Required action:
Set down, character for character, everything in the records below from the line holding "(0.59, 0.96) |" down to the line holding "Mechanical ventilation §", and no other line.

Material provided:
════════════════════
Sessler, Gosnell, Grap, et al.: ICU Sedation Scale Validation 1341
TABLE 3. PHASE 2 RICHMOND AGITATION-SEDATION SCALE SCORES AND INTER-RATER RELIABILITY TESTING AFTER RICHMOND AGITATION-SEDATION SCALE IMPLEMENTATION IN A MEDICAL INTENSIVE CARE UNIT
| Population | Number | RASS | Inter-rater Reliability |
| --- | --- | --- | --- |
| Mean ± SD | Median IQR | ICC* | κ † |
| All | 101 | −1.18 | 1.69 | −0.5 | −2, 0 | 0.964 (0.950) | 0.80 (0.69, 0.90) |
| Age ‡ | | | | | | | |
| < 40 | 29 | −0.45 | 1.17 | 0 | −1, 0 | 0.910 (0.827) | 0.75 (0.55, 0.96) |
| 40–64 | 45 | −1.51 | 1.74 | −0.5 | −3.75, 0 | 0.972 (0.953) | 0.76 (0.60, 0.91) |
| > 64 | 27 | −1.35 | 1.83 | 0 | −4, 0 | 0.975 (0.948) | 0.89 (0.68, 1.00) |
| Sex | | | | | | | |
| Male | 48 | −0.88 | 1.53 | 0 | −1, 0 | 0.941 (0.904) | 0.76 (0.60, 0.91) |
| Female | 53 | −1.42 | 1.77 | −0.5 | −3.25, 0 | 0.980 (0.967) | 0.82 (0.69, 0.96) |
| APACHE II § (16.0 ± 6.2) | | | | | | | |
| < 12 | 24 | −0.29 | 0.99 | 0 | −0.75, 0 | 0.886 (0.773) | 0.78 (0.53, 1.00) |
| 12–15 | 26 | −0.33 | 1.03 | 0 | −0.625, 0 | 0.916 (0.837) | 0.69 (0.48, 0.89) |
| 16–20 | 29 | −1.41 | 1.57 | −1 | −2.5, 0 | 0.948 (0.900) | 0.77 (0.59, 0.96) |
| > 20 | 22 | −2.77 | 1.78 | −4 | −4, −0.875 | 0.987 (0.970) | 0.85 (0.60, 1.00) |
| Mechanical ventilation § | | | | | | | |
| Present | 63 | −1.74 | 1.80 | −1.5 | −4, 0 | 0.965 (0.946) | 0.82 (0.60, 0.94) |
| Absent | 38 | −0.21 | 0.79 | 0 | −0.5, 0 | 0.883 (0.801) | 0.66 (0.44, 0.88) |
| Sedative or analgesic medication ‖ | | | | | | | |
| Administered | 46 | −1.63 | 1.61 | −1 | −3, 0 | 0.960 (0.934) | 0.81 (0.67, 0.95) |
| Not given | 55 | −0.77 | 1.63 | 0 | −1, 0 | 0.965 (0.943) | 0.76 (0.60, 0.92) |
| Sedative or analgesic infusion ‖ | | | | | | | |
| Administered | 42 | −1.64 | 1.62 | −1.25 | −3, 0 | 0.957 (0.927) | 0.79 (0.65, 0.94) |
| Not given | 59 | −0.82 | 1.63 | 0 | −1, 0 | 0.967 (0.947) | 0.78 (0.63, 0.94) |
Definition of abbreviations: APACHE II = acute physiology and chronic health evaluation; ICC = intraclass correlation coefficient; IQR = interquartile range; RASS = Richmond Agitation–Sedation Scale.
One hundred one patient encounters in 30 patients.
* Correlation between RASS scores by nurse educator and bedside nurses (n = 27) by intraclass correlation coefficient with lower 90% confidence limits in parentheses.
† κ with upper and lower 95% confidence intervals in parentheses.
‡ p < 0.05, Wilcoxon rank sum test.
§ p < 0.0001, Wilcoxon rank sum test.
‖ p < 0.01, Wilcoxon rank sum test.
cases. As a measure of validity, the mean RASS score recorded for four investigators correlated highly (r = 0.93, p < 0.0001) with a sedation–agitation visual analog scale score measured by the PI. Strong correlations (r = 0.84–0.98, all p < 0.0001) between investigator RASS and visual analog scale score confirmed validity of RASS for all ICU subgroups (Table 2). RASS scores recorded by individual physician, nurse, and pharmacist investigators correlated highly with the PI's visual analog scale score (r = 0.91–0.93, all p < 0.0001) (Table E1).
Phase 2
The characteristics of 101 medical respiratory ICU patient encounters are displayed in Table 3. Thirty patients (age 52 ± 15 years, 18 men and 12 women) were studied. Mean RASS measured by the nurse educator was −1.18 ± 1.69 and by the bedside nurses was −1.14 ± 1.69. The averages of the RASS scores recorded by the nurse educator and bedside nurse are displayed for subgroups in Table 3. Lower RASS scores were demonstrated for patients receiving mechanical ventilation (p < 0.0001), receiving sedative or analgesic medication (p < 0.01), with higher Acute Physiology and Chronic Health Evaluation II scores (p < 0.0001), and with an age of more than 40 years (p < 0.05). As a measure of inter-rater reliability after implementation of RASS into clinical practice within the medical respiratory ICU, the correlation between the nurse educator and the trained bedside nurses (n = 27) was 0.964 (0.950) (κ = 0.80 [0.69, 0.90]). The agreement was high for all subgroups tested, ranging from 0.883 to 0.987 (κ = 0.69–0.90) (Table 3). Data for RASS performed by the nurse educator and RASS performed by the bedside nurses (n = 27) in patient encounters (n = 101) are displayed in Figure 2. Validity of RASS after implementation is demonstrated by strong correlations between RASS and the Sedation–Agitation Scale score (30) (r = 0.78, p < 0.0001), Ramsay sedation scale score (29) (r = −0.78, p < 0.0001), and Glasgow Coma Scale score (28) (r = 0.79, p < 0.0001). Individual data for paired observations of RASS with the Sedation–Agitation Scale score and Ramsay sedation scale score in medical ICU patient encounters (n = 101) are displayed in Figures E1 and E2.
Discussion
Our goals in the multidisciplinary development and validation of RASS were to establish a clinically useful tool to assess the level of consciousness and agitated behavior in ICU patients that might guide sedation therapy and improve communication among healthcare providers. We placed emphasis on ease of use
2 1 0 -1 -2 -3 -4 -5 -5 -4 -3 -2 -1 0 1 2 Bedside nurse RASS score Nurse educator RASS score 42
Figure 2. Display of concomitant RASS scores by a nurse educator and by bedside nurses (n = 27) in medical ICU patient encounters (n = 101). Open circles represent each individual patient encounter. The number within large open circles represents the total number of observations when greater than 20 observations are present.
════════════════════
Output for this exercise:
| 16–20 | 29 | −1.41 | 1.57 | −1 | −2.5, 0 | 0.948 (0.900) | 0.77 (0.59, 0.96) |
| > 20 | 22 | −2.77 | 1.78 | −4 | −4, −0.875 | 0.987 (0.970) | 0.85 (0.60, 1.00) |
| Mechanical ventilation § | | | | | | | |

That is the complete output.